What the exercise asks: Repeat the entire listing exactly. Omit all pictures.

Raw data:
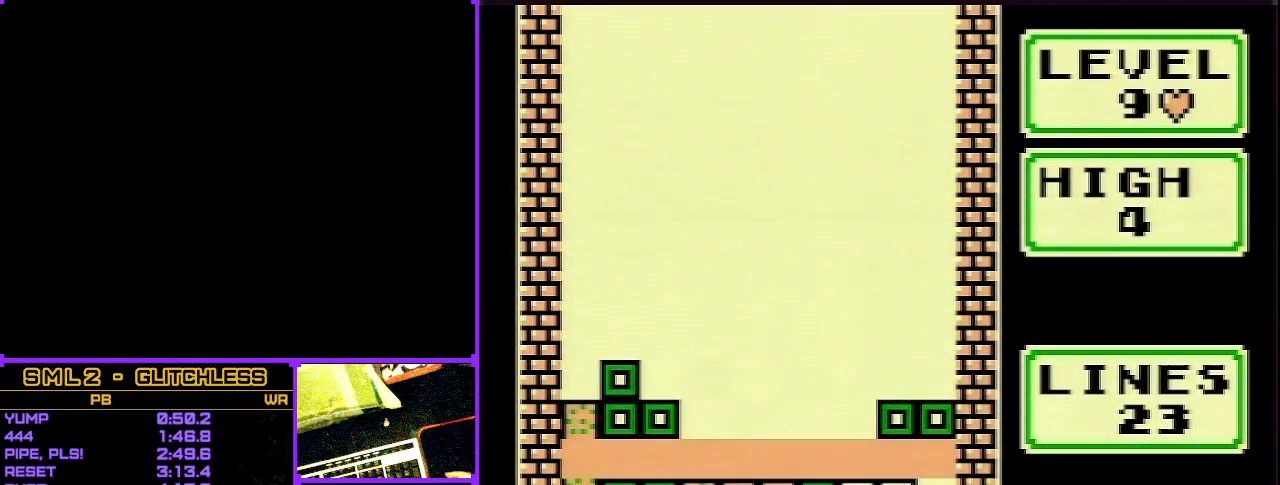
{"dt_ms": 500, "buttons": [], "events": []}
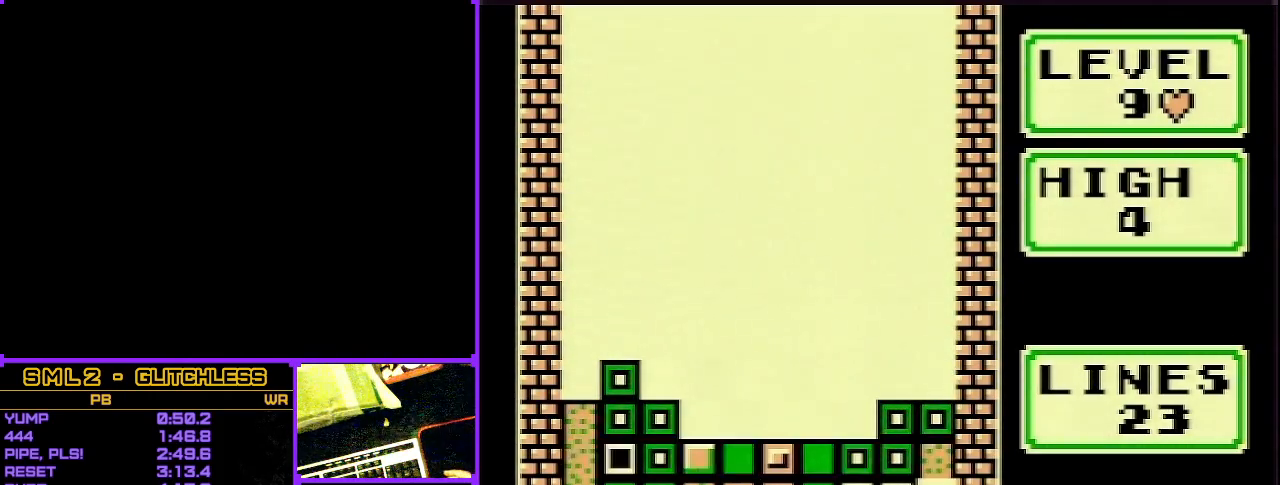
{"dt_ms": 500, "buttons": [], "events": []}
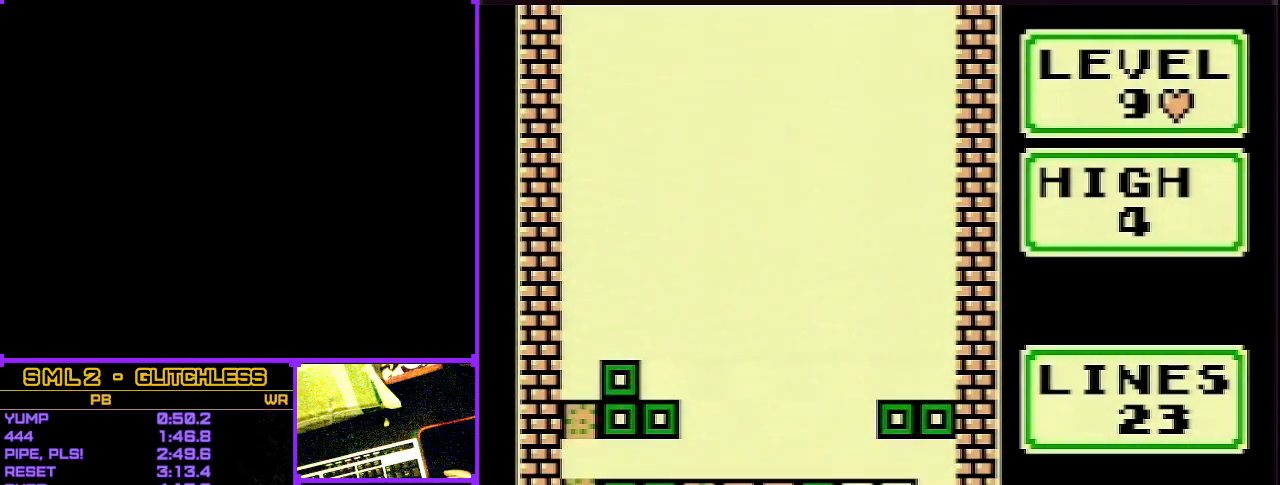
{"dt_ms": 500, "buttons": [], "events": []}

Answer space:
{"dt_ms": 500, "buttons": [], "events": []}
{"dt_ms": 500, "buttons": [], "events": []}
{"dt_ms": 500, "buttons": [], "events": []}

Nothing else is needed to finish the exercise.